そしてNATOは民主主義陣営の団結を示す。英国とフランスは支援を発表したが、最新型の戦車供給が含まれる。「時が迫っている。」、とNATO事務総長シュトルテンベアクは述べた。この戦争は交渉をもってして集結せしめる。そのためには戦局を優位に持っていくことが必須である、とシュトルテンベアクは考える。だがそれらの思いとは対極に、ショルツは主力戦車供給を一貫して拒否する。

ショルツが頑なに戦車供給へと動かない理由は?

「供給するもしないもそれぞれに正当な理由があります。」、このように述べるショルツの腹心である新防衛大臣は、ショルツが決断さえすればすぐに実行に移せると考える。前任のクリスティーネ・ランブレヒトが公に避けてきた課題。

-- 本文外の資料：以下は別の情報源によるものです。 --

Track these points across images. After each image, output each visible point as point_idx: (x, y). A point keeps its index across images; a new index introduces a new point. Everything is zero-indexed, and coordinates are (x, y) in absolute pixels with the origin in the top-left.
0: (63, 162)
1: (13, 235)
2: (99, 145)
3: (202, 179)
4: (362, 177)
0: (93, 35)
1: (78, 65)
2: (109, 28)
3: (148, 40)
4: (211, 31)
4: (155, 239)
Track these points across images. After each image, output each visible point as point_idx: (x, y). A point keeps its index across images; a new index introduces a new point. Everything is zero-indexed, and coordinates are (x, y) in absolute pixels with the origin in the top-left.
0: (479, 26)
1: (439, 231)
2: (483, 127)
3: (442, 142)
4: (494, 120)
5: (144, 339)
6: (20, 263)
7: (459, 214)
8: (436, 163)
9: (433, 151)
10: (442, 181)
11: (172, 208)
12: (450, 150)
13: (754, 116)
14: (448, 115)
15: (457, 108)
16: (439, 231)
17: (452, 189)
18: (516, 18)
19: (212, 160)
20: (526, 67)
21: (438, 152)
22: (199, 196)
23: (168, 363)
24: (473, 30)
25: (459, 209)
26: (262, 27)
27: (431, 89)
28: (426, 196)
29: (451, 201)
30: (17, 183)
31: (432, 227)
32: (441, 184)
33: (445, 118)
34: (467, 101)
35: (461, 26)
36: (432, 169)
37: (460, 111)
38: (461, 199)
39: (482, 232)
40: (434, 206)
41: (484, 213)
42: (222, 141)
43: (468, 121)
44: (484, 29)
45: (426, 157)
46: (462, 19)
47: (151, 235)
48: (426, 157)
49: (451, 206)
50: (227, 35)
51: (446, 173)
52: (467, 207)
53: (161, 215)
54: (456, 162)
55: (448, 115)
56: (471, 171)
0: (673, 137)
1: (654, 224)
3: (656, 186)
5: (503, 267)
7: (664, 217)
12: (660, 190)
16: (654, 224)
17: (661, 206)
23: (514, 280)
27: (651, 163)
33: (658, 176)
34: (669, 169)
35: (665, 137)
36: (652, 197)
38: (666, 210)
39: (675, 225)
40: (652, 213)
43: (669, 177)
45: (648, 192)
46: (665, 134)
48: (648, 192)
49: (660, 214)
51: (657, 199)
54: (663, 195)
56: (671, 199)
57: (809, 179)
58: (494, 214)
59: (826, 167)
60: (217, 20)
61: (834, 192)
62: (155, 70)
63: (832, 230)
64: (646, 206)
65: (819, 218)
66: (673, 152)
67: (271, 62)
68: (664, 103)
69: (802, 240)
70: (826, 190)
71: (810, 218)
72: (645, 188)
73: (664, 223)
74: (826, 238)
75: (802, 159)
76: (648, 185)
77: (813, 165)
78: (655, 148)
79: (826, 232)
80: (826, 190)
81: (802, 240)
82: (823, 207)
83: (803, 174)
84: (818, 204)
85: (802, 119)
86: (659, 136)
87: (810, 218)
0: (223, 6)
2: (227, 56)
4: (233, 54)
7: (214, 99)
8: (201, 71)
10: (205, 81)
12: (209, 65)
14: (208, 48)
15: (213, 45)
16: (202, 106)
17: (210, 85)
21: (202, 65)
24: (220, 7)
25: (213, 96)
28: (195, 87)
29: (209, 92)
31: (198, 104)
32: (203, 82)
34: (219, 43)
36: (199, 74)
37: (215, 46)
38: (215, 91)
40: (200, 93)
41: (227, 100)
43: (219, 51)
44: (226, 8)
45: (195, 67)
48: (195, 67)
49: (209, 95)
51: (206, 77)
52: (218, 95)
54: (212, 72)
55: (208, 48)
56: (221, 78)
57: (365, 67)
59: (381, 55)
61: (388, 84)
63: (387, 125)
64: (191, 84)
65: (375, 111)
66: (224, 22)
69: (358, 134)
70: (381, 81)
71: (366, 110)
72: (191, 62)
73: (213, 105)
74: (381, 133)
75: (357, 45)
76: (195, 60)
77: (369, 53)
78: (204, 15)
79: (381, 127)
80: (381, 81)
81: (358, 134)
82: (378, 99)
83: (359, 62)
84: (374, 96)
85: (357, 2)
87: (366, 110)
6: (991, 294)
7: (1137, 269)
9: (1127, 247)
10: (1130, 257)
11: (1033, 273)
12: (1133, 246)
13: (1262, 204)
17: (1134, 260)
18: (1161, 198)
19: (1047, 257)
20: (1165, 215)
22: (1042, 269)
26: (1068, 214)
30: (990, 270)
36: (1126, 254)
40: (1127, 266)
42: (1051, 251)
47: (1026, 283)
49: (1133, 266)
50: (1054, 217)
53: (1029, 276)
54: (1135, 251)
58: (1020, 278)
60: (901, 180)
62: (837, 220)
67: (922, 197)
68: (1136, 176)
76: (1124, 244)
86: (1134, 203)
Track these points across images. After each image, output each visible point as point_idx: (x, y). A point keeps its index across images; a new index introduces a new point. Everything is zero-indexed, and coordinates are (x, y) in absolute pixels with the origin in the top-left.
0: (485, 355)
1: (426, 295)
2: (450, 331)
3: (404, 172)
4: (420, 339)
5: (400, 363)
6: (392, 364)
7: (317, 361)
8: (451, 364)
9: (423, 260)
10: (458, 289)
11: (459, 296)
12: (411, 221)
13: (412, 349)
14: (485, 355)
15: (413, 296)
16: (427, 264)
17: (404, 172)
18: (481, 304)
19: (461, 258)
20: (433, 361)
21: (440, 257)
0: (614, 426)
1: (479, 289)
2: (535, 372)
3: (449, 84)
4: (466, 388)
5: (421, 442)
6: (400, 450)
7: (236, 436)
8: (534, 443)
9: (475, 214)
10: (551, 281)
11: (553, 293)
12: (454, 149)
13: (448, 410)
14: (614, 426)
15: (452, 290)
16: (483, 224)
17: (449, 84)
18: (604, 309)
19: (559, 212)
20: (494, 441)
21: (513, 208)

その理由はショルツが戦車供給を実行する気配が皆無であったからなのか?もしくは彼女に先見の明が欠けていたのか?だがこの教養の欠如はそれほど致命的なものではない:開戦後11ヶ月の時点で連邦政府は可能な戦車供給数についてすら把握していなかった。ショルツの躊躇はおそらく連邦軍部の状態に影響されてのものであった可能性もある。

プーチンにとどめを刺すことを躊躇するショルツ

だが何よりもショルツはNATO分断の絵面は避けようとするが、すでに遅かった。アメリカを何としても味方に引き入れようと画策する。エイブラムス型戦車はその複雑な仕組みと燃料消費量は多いことからウクライナ戦線には適していない。これが米国が供給を断念した理由であれば合点がいく。

ドイツが躊躇している間にも、他国はずっと前から戦車供給を決定していた。欧州諸国で出動待機している戦車は、ドイツ製のレオパルド型であるため、ドイツが投入を決断しなければ動くことができない。このレオパルド型戦車が戦局を大きく変えると考察する専門家もいる。